Daikin has developed a PSA unit that uses a vacuum regeneration method which intakes N2 with the zeolite. It generates N2 with a purity of 95% and produces 10 litres per minute and is generally equipped as standard in active CA containers.

Additionally, Daikin holds around 20% of the total reefer container market – second to only US firm, Carrier. The corporation is widely regarded as having put CA containers on the map, after being adopted by NYK Line in Japan.

A spokesperson from the Cryogenic Division of Daikin Industries commented, “Right now, the only active type of CA containers at this level of practical use are ours. We are aiming to sell 1,000 containers this year.”

Future developments

With regards to the Maxtend variety, Japanese company, Yusen Logistics has entered into an agency agreement with Mitsubishi Australia to develop a CA container business. For this service in Japan, Air Water, along with other local gas distributors, will supply the N2 using cylinders with a filling pressure of 2.75MPa.

A spokesperson from the Business Development and SCM Solution Department of Yusen Logistics stated, “Right now, we are engaged in supplying Maxtend services in five ports; Yokohama, Shimizu, Nagoya, Kobe and Hakata. Last year, we recorded sales of a few containers for use mainly in trial transportation but we have high hopes and anticipate that an increase will happen in transportation from Japan to Asia.”

Fellow Japanese corporation, Kuraray Chemical, is currently developing a circulation type N2 PSA for use with CA storage.
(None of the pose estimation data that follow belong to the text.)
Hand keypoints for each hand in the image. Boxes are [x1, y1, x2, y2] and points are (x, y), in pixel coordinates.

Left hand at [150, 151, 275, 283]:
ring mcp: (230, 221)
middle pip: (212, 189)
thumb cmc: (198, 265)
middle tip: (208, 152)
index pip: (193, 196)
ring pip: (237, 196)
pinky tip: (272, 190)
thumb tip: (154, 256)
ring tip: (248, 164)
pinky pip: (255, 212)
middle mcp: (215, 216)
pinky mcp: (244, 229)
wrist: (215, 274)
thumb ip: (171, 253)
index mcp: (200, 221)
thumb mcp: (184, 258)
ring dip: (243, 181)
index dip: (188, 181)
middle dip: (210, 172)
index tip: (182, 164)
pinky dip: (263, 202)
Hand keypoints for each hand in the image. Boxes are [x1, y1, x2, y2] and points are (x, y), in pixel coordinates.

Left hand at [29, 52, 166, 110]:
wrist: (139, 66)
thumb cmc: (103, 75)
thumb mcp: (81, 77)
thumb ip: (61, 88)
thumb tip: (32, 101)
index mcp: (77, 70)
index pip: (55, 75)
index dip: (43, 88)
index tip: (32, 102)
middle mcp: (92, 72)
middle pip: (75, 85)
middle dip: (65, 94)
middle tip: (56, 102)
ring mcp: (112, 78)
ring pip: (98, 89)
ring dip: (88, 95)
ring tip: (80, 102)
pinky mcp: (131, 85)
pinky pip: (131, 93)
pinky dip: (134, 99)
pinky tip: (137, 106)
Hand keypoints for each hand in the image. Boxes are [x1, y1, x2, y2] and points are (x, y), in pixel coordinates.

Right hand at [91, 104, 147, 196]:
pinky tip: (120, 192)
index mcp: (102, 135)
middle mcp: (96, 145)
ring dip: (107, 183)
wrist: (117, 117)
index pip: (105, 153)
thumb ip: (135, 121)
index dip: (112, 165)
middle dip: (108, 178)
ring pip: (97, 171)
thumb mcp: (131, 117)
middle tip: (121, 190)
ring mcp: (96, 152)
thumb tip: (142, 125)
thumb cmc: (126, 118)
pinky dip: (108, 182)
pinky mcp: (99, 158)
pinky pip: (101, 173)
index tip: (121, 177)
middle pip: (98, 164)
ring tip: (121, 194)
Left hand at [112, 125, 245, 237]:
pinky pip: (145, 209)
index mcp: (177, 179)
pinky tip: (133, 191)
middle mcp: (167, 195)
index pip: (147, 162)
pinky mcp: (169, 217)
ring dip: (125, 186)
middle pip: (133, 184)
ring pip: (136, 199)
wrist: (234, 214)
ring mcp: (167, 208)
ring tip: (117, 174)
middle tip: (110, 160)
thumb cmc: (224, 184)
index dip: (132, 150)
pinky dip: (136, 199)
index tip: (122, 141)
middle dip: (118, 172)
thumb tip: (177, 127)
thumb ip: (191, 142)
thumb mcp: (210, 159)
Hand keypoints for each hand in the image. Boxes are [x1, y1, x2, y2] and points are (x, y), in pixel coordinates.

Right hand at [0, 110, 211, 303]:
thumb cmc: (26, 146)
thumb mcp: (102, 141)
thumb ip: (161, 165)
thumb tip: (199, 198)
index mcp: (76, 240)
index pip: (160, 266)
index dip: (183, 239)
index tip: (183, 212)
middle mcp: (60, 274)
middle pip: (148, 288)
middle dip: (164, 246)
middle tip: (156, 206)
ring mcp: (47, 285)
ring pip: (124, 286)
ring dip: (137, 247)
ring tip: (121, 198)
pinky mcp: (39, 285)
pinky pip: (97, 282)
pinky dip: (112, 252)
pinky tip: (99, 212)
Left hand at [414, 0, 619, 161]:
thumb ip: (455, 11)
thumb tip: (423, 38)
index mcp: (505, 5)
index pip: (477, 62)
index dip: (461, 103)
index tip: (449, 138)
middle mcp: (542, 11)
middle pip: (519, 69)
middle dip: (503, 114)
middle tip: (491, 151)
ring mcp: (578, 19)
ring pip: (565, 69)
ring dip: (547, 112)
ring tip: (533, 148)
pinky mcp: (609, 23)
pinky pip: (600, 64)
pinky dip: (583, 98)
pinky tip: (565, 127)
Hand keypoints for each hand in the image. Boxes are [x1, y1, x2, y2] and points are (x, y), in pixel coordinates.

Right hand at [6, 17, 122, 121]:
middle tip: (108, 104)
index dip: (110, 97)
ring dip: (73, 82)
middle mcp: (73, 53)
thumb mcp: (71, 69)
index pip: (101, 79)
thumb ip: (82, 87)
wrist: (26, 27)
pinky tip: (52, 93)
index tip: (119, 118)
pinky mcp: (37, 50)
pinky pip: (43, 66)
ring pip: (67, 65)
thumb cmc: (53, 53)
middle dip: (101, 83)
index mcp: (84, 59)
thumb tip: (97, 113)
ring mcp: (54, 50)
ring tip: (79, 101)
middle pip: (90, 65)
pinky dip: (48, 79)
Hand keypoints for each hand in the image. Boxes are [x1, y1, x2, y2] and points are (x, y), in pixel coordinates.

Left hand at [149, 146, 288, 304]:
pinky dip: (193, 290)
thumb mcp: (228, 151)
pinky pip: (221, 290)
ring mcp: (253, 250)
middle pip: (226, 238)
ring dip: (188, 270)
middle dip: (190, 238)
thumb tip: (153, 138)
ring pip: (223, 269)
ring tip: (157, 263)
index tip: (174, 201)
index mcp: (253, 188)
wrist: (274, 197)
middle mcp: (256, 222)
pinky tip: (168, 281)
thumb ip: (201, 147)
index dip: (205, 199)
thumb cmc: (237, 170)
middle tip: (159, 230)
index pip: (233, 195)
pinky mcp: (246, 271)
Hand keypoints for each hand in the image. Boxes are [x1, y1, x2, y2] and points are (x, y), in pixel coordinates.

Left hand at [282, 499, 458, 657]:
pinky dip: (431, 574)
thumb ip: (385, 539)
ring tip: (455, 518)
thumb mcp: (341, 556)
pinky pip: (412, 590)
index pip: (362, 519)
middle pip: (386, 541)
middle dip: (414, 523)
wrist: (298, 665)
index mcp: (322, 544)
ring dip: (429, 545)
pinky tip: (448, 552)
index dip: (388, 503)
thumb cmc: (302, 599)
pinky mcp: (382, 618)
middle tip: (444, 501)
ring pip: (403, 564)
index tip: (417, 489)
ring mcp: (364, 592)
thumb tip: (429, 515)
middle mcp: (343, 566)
From November 2015 to February 2016, Kuraray delivered roughly 20 of these units, which have a capacity of under 10m3 an hour to be used with smaller CA storage.

The Gas Review explained that there was a stable demand from shipping companies in Central and South America that want to switch to using CA containers. The publication concluded, “Old and new CA storage technology will most certainly be thrust back into the limelight.”